▶ _Dataset content_:
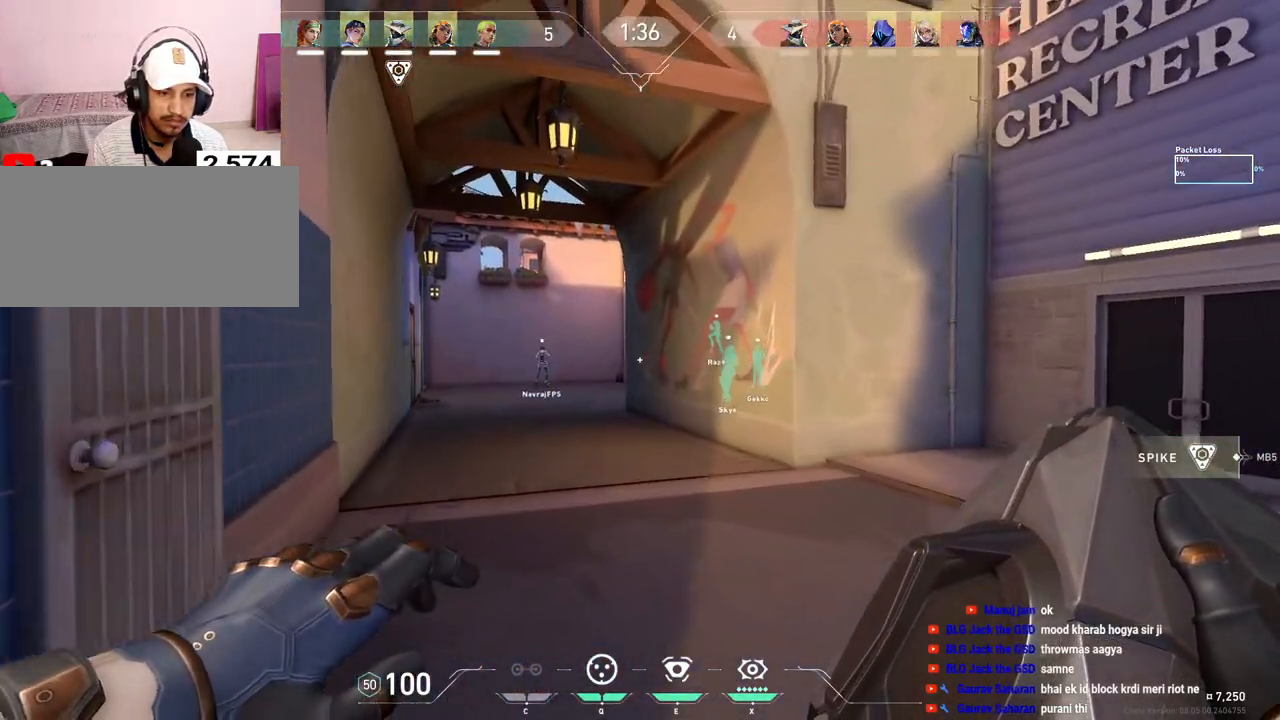
{"keys": ["w"], "mouse": [], "events": []}
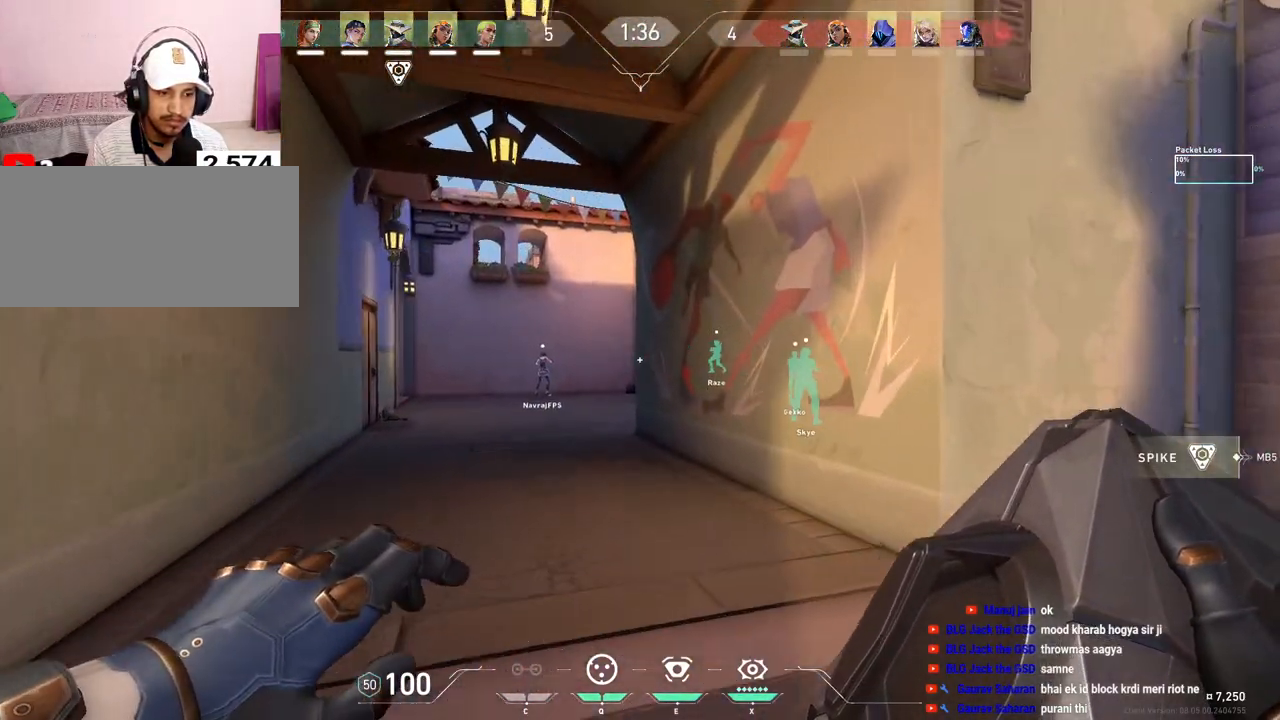
{"keys": ["w"], "mouse": [], "events": []}
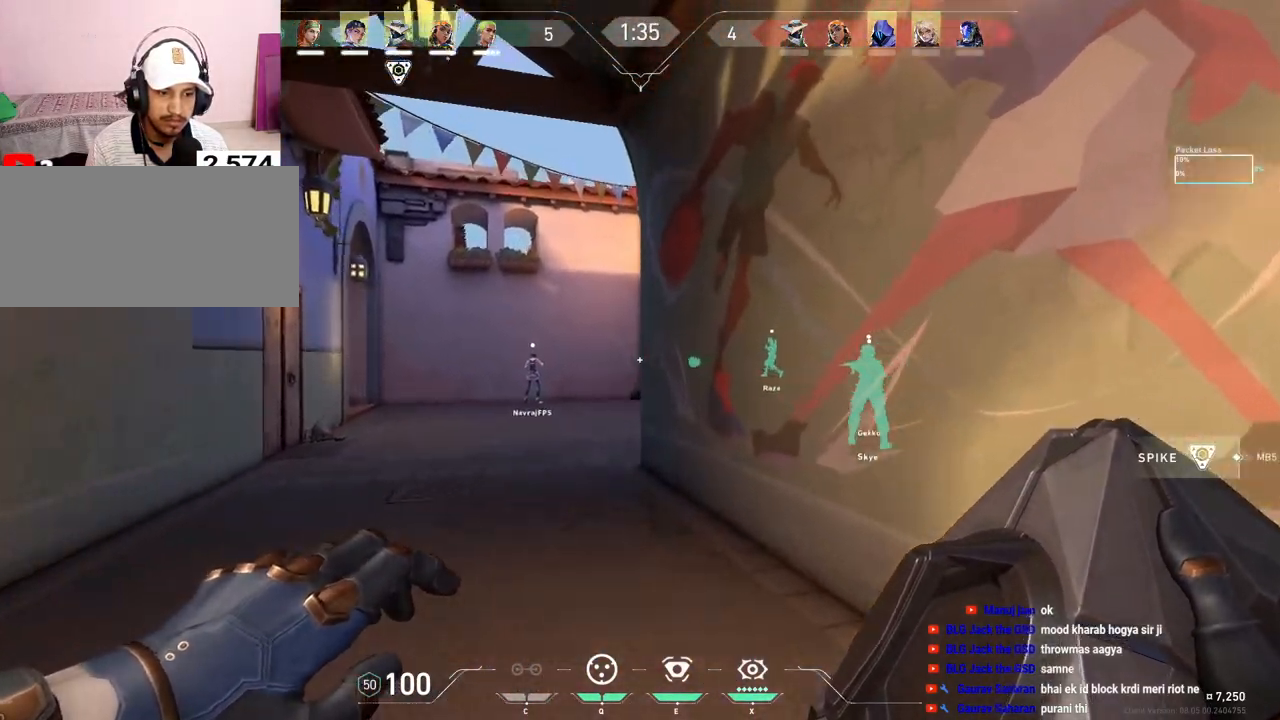
{"keys": ["a", "w"], "mouse": [], "events": [[433, "a", "down"]]}
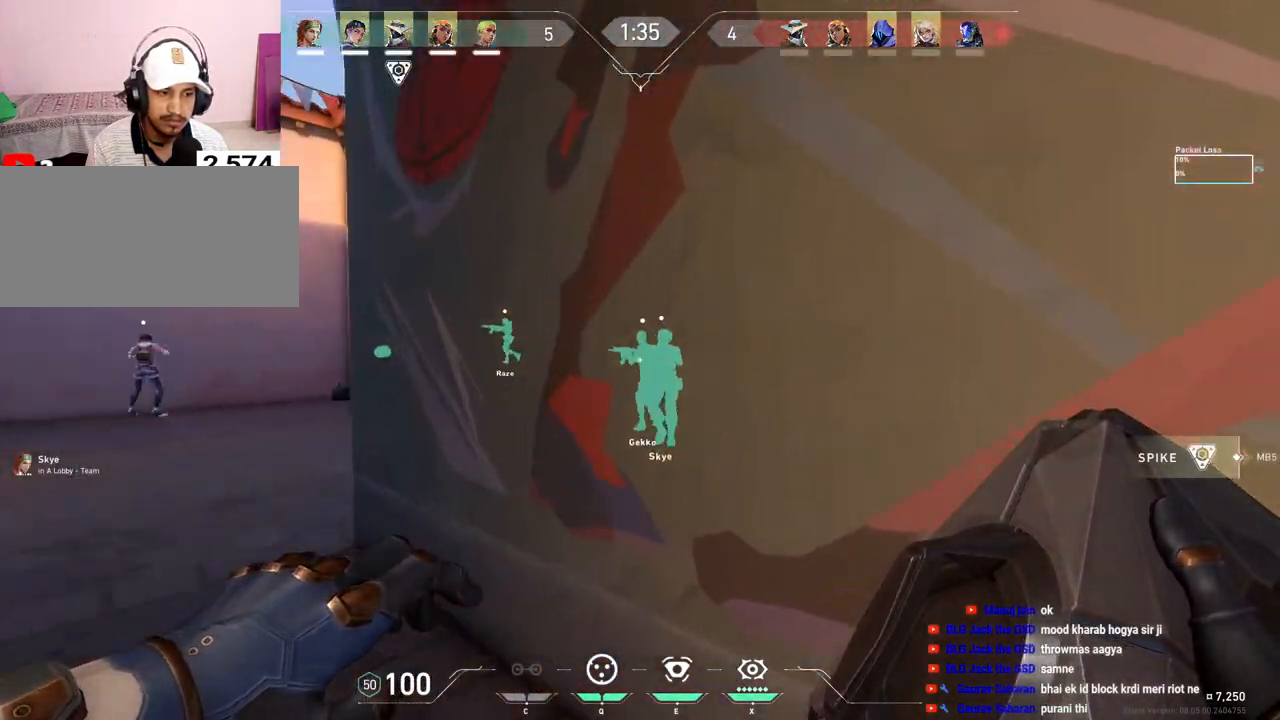
{"keys": ["a", "w"], "mouse": [], "events": []}
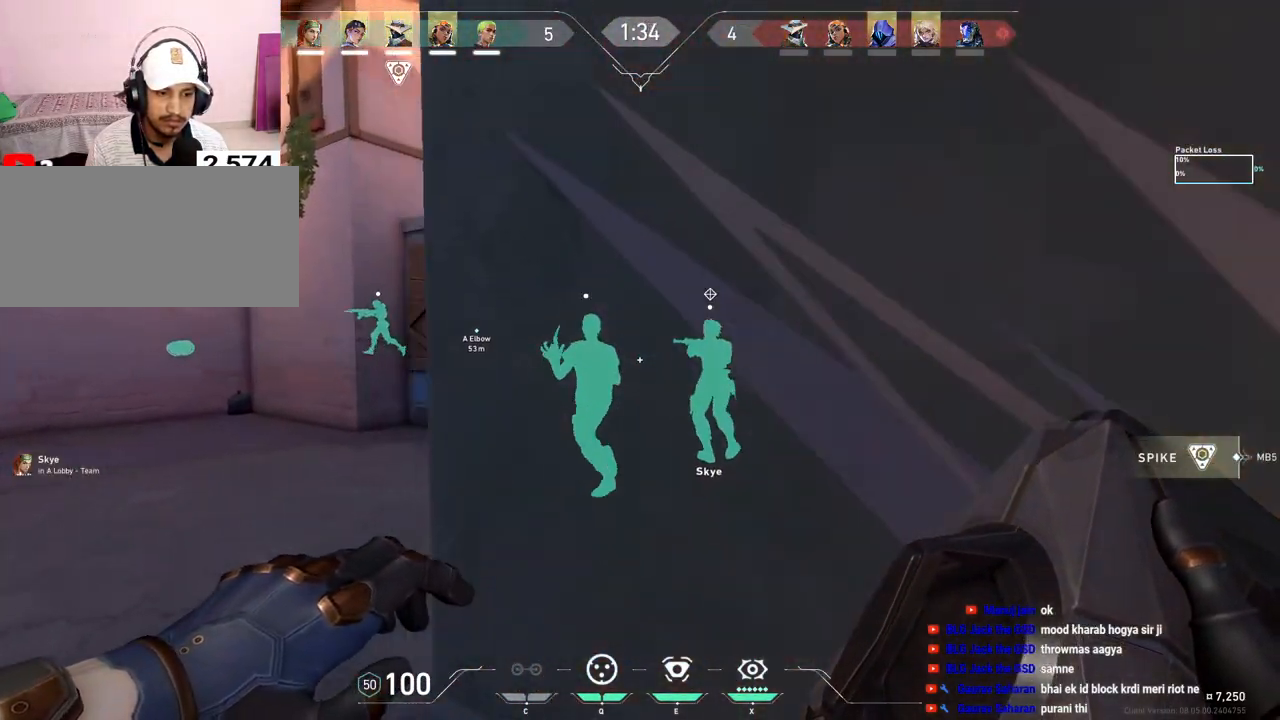
{"keys": ["w"], "mouse": [], "events": [[50, "a", "up"]]}
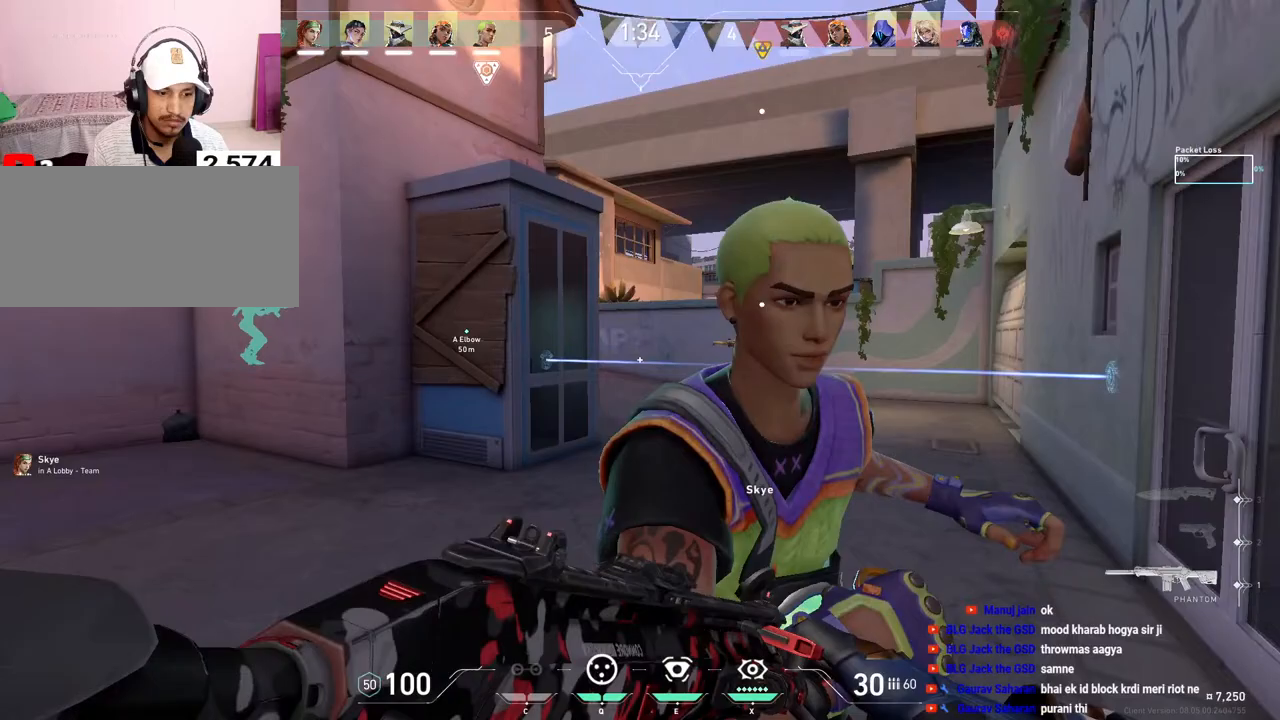
{"keys": ["d", "w"], "mouse": [], "events": [[483, "d", "down"]]}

▶ _Exercise instructions_: Each entry should be copied exactly as written, though any pictures stay out.

▶ _Task solution_:
{"keys": ["w"], "mouse": [], "events": []}
{"keys": ["w"], "mouse": [], "events": []}
{"keys": ["a", "w"], "mouse": [], "events": [[433, "a", "down"]]}
{"keys": ["a", "w"], "mouse": [], "events": []}
{"keys": ["w"], "mouse": [], "events": [[50, "a", "up"]]}
{"keys": ["d", "w"], "mouse": [], "events": [[483, "d", "down"]]}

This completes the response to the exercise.